Bagi pecinta atau pun pembenci kucing, mungkin artikel berikut ini bisa dijadikan sebagai bahan pertimbangan ketika kita bertemu binatang tersebut.....
Dari semua jenis binatang yang ada dimuka bumi, mungkin hanya kucing yang digelari pemilik sembilan nyawa. Salah satu binatang rumahan ini memang dikenal bisa bereaksi cepat jika sebuah ancaman mengintainya. Kesan yang indah, anggun, mungil, namun mempunyai soraotan mata yang tajam dan berkesan misterius ini membuat gemas para pecinta hewan rumahan.
Tak seorang pun tahu kapan kucing mulai berkeliaran di muka bumi ini. Namun, pemilik nama genus felis silvestris-catus ini tercatat telah disayangi oleh manusia sejak 3500 tahun lalu, semasa para Firaun menguasai Mesir.
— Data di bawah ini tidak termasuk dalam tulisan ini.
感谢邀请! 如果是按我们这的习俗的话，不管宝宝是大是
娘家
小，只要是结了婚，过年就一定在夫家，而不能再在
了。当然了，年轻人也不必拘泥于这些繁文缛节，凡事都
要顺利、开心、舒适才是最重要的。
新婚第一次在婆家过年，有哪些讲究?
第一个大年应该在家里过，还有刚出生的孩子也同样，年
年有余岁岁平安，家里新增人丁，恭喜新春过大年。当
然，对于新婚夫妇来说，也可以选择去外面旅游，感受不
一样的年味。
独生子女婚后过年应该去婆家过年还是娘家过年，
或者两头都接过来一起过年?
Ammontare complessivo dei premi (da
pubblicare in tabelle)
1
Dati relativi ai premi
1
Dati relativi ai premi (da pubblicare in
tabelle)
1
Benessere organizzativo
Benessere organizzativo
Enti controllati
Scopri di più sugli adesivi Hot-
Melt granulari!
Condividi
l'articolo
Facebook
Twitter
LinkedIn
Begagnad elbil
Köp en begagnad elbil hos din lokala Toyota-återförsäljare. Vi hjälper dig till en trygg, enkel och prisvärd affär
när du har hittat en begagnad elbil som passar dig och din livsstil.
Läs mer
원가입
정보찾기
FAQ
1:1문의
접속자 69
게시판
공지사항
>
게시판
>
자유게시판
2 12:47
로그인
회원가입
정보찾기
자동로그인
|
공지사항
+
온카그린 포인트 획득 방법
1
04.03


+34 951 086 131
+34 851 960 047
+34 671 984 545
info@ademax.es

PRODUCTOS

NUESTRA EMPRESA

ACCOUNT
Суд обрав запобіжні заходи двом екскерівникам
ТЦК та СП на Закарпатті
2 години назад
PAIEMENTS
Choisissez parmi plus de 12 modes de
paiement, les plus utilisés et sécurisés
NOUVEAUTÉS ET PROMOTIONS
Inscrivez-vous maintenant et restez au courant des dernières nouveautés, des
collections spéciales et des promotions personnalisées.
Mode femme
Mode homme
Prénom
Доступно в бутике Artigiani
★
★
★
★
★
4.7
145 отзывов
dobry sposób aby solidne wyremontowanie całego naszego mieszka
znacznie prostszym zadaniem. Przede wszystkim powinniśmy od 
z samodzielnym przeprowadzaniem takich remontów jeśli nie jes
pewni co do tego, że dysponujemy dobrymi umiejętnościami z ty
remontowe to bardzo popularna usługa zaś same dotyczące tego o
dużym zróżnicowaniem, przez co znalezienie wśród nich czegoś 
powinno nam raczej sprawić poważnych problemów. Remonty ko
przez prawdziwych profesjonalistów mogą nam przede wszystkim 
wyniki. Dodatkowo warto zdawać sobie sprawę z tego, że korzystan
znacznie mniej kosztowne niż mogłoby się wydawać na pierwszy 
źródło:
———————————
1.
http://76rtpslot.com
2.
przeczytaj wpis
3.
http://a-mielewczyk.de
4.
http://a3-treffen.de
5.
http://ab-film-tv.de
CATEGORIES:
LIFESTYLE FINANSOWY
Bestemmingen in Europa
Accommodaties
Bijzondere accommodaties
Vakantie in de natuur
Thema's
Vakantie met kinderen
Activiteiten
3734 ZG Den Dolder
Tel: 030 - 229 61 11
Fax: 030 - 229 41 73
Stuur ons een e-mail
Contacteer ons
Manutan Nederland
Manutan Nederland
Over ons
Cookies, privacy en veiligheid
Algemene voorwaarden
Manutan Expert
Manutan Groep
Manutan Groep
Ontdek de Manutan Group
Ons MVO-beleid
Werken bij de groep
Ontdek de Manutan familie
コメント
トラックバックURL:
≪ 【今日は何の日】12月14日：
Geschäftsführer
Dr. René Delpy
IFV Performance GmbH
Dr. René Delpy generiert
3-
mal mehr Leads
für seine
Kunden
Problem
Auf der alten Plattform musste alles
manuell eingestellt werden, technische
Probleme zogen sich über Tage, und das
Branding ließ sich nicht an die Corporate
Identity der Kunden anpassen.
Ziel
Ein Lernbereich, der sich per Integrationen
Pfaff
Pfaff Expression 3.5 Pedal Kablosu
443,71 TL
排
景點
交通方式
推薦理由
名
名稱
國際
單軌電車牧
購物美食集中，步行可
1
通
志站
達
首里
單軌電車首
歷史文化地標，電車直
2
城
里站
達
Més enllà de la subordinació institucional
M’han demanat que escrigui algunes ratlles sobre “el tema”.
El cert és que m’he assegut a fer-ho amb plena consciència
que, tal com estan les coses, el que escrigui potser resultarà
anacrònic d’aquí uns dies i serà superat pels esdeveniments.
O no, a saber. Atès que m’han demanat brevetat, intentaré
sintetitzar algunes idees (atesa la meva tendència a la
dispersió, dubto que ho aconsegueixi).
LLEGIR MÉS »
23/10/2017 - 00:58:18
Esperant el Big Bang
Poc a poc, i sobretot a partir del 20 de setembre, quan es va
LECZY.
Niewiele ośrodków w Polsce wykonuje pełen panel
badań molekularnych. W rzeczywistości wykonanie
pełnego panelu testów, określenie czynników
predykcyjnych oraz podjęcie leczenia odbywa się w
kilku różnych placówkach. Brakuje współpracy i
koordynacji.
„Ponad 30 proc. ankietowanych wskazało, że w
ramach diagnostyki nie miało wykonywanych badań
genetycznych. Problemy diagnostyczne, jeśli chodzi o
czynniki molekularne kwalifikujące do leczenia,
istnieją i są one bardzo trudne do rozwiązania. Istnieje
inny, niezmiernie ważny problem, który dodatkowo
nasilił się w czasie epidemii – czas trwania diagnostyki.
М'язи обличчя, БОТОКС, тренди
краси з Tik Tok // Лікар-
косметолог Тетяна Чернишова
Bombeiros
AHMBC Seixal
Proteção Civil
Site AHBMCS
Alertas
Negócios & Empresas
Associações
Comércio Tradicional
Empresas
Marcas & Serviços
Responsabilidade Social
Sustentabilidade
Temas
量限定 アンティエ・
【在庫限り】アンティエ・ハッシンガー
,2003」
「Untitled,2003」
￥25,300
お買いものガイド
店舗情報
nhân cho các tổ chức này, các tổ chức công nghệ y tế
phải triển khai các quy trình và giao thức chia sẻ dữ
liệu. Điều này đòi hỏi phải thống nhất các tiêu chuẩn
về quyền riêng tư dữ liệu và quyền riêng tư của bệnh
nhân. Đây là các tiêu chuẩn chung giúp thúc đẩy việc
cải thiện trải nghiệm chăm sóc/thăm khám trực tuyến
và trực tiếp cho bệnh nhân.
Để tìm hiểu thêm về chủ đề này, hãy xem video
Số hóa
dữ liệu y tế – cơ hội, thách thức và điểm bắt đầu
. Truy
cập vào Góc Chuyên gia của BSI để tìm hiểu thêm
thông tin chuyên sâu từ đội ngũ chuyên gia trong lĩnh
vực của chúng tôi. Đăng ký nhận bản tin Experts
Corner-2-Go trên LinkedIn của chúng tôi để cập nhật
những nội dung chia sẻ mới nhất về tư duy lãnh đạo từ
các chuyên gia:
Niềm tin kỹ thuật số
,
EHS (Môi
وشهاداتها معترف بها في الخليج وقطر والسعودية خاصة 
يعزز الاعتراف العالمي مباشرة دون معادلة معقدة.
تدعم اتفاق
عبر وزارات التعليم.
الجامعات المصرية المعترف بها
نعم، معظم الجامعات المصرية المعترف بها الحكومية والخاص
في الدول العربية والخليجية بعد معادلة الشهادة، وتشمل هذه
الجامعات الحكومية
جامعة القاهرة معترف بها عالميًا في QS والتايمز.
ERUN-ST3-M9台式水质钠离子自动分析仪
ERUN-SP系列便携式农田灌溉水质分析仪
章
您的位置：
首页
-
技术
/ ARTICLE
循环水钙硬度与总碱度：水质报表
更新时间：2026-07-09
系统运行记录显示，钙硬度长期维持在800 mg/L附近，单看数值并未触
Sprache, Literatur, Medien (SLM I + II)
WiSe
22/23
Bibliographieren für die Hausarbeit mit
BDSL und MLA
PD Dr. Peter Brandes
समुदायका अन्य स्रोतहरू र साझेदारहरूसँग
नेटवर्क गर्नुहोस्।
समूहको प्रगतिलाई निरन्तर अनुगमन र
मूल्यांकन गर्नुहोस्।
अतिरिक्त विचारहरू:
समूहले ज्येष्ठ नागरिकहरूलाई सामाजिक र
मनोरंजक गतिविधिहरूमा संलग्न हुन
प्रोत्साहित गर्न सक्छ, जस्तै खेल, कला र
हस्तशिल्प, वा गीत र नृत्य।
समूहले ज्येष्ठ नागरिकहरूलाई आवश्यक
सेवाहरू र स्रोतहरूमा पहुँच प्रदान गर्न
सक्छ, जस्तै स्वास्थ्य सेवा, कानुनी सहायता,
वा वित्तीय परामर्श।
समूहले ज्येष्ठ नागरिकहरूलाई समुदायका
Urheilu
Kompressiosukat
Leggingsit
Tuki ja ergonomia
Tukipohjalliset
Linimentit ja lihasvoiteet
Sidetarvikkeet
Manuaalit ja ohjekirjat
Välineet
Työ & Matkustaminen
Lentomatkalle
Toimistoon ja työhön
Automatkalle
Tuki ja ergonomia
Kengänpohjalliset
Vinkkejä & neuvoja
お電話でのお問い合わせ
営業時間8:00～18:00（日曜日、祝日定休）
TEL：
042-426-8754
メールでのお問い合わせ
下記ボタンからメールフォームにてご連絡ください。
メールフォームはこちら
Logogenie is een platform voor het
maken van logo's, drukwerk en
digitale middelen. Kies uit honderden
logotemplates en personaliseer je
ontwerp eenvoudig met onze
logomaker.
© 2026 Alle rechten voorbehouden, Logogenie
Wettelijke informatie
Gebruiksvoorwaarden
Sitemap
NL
Dalam sejarah hidup manusia, kucing sempat disalah artikan sebagai jelmaan dewa hingga mempunyai sihir setan. Di Eropa abad pertengahan, kucing dituding sebagai antek setan yang harus dibasmi, yaitu pada saat munculnya wabah “Black Death” meledak di Eropa yang akhirnya menyebar hingga jazirah Arab hingga afrika Utara. Kucing dibasmi dan dibunuh secara besar-besaran tanpa alasan yang masuk akal dan dianggap sebagai penyebabnya. Padahal, wabah ini diperkirakan adalah penyakit pes yang dibawa oleh tikus, dan populasinya meningkat akibat pembunuhan terhadap predatornya, kucing.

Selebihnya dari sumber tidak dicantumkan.